Los Sueños Mexicanos

Mexican-American migrants felt a keen allegiance to the United States. When Tipica orchestras performed in El Paso, they "also played the 'Eyes of Texas' and 'America'. One hundred and forty Mexican-American children sang 'Yankee Doodle' and 'Dixie' to the accompaniment of the Tipica orchestra." (Bindas, pg. 102) Dorothea Lange's photograph of the Mexican-American mother and her baby led me to realise something: most of the second generation of Mexican-Americans had never even seen Mexico, much less lived there, and so when local governments offered migrant families to 'repatriate' them in Mexico, the children would more often than not be the first to clamour out, the children most in touch with America. (Lange) 

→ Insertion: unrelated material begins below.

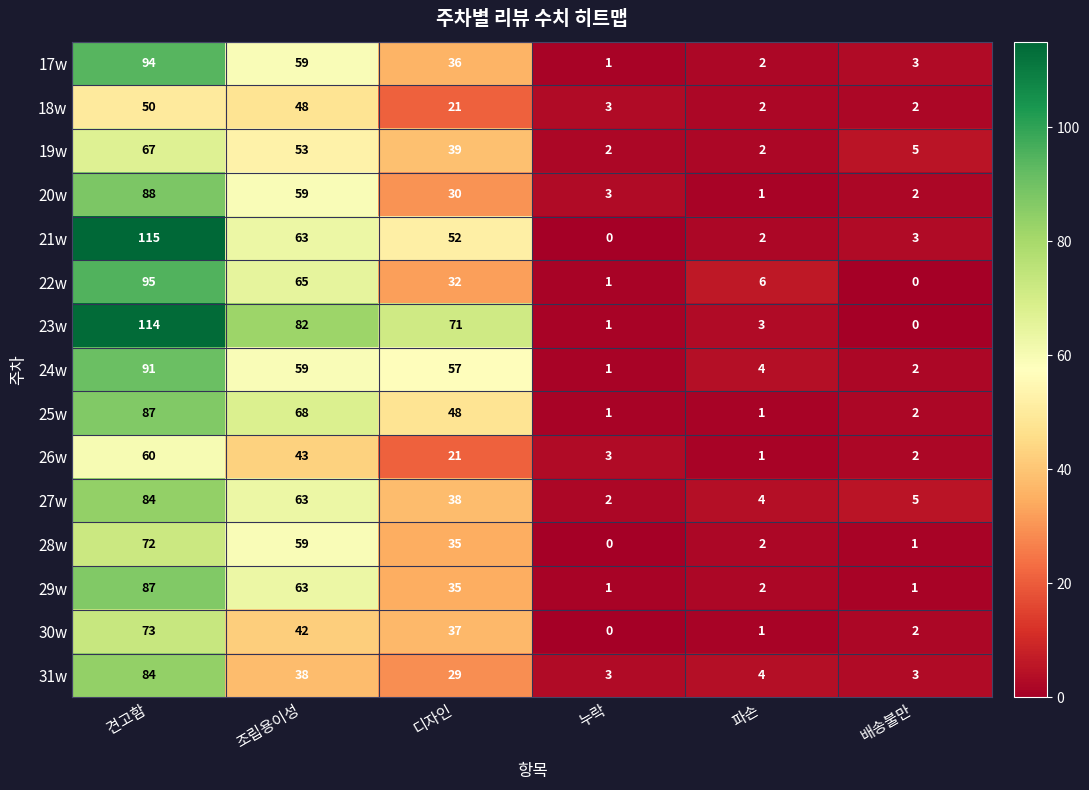

Which series has the widest spread of values?

21w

The goal most Mexican-American families strove for was to own a car, using their profits from seasonal harvests to make their first payment on a car. Their Mexican identity was important to them-- but American technology and consumerism, participating in the rites of their adopted country, mattered a great deal also. Adolescent Mexican-American youths in the Midwest and beyond exuberantly threw themselves into American traditions, "thoroughly Americanized and [having] retained few of the Mexican customs." (Lee) This lead to a deepening culture divide between first-generation migrants and second-generation migrants.